About a Mountain, another of John D’Agata’s reconsiderations of the nonfiction genre, was published by W. W. Norton & Company in February.

Joshua Schriftman teaches and writes for a living but also has experience in marketing, travel, retail, sushi, and construction. He currently lives in Pittsburgh with his wife and daughter, where he is an MFA candidate at the University of Pittsburgh. He has essays of his own appearing in the spring issues of Ninth Letter and The Pinch.

Novelist Heidi Durrow Looks Up

The Girl who Fell from the Sky, by Heidi W. Durrow
(Algonquin, January 2010)
Liberty Hultberg

Durrow’s debut novel explores modern multiracial identity within one mixed girl’s experience of love, family, class, and beauty in an American society still defining these ideas decades after the Civil Rights Movement. The main character’s perspective, if sometimes a bit sentimental, provides a precise lens through which to view a delicately complicated and shifting world.

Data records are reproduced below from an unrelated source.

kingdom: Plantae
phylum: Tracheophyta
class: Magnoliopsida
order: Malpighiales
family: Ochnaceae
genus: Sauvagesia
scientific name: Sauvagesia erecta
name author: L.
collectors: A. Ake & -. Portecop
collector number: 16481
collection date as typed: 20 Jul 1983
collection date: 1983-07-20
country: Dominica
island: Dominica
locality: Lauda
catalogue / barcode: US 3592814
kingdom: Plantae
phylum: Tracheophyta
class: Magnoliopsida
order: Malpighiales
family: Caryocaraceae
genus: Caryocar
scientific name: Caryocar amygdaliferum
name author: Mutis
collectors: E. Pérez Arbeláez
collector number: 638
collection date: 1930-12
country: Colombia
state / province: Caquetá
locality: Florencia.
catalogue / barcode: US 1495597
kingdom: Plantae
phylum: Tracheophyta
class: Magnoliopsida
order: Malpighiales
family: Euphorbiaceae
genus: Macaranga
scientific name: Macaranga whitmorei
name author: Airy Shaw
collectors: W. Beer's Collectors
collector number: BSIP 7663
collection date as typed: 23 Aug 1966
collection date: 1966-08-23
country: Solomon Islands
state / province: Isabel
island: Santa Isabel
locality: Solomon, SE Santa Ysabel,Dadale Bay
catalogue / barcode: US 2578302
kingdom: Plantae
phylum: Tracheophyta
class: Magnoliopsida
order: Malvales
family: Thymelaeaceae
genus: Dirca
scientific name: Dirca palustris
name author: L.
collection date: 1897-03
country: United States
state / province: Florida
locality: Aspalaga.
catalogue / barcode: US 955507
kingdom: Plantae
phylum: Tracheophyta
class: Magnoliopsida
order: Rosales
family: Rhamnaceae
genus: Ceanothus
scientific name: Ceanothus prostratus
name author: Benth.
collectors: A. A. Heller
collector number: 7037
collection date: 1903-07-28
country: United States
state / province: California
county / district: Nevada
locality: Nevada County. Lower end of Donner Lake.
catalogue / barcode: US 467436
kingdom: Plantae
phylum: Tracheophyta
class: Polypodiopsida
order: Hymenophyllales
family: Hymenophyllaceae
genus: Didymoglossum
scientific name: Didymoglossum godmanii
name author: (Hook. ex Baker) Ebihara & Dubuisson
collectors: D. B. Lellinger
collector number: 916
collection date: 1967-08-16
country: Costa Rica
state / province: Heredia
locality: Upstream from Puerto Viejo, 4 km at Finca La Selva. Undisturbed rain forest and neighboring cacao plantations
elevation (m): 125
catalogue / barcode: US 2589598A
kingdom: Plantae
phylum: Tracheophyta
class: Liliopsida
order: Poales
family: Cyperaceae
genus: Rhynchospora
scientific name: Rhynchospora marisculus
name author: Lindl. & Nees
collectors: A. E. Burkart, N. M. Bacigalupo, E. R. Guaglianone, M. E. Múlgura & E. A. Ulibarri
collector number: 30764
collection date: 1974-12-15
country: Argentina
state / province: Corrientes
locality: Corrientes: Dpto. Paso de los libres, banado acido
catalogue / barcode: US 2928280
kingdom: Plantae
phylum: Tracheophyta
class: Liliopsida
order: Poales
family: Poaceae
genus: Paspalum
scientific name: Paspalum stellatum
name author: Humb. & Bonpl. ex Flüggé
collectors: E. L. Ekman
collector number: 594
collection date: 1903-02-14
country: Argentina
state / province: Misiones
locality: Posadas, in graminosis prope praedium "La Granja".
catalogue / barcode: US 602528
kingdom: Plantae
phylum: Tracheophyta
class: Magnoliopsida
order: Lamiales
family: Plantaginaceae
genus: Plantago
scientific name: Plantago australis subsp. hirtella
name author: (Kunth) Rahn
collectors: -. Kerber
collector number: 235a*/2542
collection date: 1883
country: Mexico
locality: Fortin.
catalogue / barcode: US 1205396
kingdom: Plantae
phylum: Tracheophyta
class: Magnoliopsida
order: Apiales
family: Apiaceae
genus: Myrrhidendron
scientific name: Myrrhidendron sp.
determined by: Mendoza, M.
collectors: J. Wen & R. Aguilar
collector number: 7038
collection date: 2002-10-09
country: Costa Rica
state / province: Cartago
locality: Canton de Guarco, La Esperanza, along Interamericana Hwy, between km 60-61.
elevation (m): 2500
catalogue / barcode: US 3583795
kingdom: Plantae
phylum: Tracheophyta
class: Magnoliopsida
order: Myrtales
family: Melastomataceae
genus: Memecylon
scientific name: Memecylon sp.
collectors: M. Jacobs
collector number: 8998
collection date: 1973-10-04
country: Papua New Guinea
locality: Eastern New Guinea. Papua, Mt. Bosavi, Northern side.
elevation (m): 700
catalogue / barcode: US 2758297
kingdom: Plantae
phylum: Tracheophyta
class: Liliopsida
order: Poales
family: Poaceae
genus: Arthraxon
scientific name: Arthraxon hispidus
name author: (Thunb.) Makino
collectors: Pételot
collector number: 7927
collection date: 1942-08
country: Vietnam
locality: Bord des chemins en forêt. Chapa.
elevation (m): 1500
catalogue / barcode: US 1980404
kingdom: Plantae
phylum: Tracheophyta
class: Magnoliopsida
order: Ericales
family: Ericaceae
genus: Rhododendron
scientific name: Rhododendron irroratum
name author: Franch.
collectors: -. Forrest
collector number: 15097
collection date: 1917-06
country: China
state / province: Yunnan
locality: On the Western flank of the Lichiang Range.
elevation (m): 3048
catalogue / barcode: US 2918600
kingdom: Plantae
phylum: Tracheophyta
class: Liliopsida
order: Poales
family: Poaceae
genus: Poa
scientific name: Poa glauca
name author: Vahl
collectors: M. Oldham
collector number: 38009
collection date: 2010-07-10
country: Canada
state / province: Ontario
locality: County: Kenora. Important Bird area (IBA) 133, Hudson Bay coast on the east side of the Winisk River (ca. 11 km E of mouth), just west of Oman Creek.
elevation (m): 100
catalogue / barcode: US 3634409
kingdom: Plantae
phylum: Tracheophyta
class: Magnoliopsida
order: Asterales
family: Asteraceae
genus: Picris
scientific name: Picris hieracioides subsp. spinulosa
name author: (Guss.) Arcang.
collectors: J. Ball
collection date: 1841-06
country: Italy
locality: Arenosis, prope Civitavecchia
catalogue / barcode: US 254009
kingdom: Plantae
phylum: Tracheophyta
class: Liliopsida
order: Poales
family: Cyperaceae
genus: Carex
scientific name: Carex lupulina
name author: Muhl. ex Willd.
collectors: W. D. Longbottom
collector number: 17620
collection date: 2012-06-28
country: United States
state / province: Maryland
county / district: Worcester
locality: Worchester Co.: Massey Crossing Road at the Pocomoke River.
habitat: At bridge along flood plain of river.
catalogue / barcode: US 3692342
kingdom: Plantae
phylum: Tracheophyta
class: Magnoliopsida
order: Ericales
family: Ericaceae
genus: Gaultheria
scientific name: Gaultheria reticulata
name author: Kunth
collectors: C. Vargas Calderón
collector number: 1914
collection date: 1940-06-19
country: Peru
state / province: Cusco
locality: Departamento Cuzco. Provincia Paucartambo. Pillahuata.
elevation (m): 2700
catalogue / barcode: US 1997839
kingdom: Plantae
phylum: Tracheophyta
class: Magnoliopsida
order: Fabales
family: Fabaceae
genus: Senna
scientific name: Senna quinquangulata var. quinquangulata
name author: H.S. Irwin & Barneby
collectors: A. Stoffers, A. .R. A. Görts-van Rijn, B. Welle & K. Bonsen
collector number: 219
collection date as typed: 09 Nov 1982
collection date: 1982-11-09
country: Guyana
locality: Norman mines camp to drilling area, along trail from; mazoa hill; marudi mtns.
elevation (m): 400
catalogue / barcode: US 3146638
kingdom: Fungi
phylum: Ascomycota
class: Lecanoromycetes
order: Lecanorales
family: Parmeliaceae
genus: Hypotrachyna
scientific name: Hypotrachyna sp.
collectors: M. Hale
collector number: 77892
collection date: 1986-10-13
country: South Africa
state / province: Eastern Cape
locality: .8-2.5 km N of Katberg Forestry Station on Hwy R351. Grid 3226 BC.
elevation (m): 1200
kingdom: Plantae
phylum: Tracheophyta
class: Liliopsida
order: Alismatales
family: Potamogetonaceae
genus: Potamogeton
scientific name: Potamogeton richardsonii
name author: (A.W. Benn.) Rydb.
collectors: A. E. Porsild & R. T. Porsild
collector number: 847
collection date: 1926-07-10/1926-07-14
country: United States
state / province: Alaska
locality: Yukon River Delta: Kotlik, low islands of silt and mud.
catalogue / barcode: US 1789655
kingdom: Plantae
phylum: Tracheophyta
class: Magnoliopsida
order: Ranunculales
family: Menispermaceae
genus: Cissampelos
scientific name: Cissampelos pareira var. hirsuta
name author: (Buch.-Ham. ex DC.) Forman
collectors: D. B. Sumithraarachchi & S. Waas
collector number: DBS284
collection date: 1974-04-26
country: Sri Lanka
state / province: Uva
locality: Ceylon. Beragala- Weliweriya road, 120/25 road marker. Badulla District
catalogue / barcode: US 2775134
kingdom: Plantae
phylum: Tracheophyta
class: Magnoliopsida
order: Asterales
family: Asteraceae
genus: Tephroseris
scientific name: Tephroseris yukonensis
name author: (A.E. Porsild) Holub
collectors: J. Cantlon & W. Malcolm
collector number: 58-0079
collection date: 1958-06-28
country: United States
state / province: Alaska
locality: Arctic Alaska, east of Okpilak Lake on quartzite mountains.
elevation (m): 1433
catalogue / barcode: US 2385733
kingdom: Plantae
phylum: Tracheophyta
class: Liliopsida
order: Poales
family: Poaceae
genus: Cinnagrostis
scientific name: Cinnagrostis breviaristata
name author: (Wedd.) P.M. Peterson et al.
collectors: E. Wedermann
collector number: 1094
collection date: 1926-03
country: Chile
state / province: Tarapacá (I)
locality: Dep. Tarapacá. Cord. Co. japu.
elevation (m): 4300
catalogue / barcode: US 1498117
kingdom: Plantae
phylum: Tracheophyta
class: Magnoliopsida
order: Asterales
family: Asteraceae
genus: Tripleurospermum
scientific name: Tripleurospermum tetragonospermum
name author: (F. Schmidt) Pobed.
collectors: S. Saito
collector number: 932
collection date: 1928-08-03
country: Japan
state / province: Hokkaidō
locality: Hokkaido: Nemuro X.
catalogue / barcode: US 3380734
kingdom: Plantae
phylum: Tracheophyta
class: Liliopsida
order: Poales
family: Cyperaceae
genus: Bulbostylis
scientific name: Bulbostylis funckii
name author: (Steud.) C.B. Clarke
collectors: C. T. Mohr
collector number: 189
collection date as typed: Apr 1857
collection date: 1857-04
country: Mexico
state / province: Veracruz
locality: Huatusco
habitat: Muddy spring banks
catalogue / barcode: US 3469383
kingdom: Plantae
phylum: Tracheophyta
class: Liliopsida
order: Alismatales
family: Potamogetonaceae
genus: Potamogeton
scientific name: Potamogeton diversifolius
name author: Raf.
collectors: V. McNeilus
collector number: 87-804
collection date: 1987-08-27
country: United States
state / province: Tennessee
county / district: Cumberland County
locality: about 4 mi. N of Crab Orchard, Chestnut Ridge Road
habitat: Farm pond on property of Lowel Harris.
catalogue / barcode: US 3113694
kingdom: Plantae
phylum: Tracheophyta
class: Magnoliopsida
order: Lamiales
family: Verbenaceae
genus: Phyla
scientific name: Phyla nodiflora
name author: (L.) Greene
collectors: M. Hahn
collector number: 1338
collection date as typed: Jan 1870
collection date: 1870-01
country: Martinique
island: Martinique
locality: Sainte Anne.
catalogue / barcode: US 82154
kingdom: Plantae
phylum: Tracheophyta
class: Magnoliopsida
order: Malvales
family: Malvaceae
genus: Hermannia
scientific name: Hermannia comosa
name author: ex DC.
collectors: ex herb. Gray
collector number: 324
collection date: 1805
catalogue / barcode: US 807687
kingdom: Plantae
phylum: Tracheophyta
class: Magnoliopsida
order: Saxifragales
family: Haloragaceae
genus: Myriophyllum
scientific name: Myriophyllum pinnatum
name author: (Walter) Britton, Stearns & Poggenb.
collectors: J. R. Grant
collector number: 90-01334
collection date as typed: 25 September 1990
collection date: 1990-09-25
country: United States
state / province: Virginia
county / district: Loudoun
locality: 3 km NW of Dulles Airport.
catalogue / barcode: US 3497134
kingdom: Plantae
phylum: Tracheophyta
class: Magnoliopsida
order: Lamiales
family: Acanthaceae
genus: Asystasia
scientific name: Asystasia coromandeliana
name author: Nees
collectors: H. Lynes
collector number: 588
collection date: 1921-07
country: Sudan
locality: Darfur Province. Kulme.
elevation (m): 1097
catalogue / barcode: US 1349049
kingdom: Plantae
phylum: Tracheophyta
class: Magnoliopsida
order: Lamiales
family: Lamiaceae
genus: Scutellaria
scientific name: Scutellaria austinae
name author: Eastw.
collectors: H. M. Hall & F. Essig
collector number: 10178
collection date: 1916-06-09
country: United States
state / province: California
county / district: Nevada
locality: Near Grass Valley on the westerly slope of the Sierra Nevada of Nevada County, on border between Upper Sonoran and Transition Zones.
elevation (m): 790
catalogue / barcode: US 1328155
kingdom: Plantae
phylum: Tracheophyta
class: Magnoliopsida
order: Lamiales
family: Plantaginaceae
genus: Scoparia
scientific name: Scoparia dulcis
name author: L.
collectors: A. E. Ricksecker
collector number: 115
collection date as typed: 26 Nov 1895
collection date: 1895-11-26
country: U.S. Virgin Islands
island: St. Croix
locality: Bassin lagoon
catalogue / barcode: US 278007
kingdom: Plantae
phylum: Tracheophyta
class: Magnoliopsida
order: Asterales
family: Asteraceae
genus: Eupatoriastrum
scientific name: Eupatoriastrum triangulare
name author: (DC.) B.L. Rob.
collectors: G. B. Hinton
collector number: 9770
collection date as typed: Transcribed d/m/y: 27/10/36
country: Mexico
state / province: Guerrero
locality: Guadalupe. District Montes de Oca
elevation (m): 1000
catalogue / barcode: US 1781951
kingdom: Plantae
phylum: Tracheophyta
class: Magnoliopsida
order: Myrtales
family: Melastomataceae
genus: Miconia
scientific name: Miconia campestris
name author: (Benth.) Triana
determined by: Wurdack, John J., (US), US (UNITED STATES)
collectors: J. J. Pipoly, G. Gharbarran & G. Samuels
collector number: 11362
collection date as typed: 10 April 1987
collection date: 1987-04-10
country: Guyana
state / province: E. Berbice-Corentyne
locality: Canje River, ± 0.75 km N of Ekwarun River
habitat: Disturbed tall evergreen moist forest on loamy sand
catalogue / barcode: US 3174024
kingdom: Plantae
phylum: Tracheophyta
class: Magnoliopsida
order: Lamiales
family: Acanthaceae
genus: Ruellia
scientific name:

Rachel, daughter of a mother newly emigrated from Denmark and a Black American G.I., opens the novel as the only survivor of a mysterious, tragic accident that leaves her in the care of her grandmother and the black community in Portland, Oregon. Her curly hair, light eyes, and fair skin are the source of much attention and scrutiny, forcing Rachel to examine what it means to be Black.

Like Nella Larsen’s biracial heroine Helga Crane in Quicksand, Rachel is a child of multiple worlds—White, Black, American, foreign.  At once an insider and an outsider, she strives to reconcile parts of her character that belong to rigidly separate lives.  She wonders what it means when friends tell her she “talks white” and worries that “the Danish in me [will] be something time makes me leave behind.”  She ponders how identity is tied to what others see and refuse to see, to the events that confront her unprepared in the present and those that remain only in her memory.

Interspersed throughout the narrative are the voices of other family members and witnesses to the accident, with their own versions of reality. Readers are reminded of how, like ripples in water, a tragedy affects an entire community. But the story remains Rachel’s—it is through her innocent-yet-haunting blue eyes, private ponderings contained in what she calls her “blue bottle,” and the wide stretch of blue sky she sees above that we experience the violence of the everyday, the loss of the past, and the hope for a future in which our vision of race and family and difference is inclusive and expansive.

Though Durrow compellingly shifts Rachel’s perspective to reflect her always-inexact, ever-changing insider-outsider position, at times she sacrifices the cohesiveness of the chronology.  Rachel’s age is too often uncertain, her voice more innocent than her experience would suggest.  Yet beneath the halting words lies a poetry that poignantly captures the pain and loss of death and separation from family. The reader can see the taunting looks of Rachel’s classmates, hear the Danish accent she suppresses, feel the widening circles of heat within her as she experiences her first kiss.

The Girl who Fell from the Sky, winner of the Bellwether Prize for best fiction that addresses issues of social justice, is a book that enlivens American identities of the past and the present. In these pages are echoes of our ancestors, Langston Hughes speaking to Nella Larsen, Nella Larsen speaking to Alice Walker, and this new voice—Durrow’s—speaking to us.

Heidi Durrow will give a reading and lecture at the University of Pittsburgh on April 13, 2010.

Liberty Hultberg is a Creative Nonfiction MFA candidate at the University of Pittsburgh whose writing deals with multiracial identity.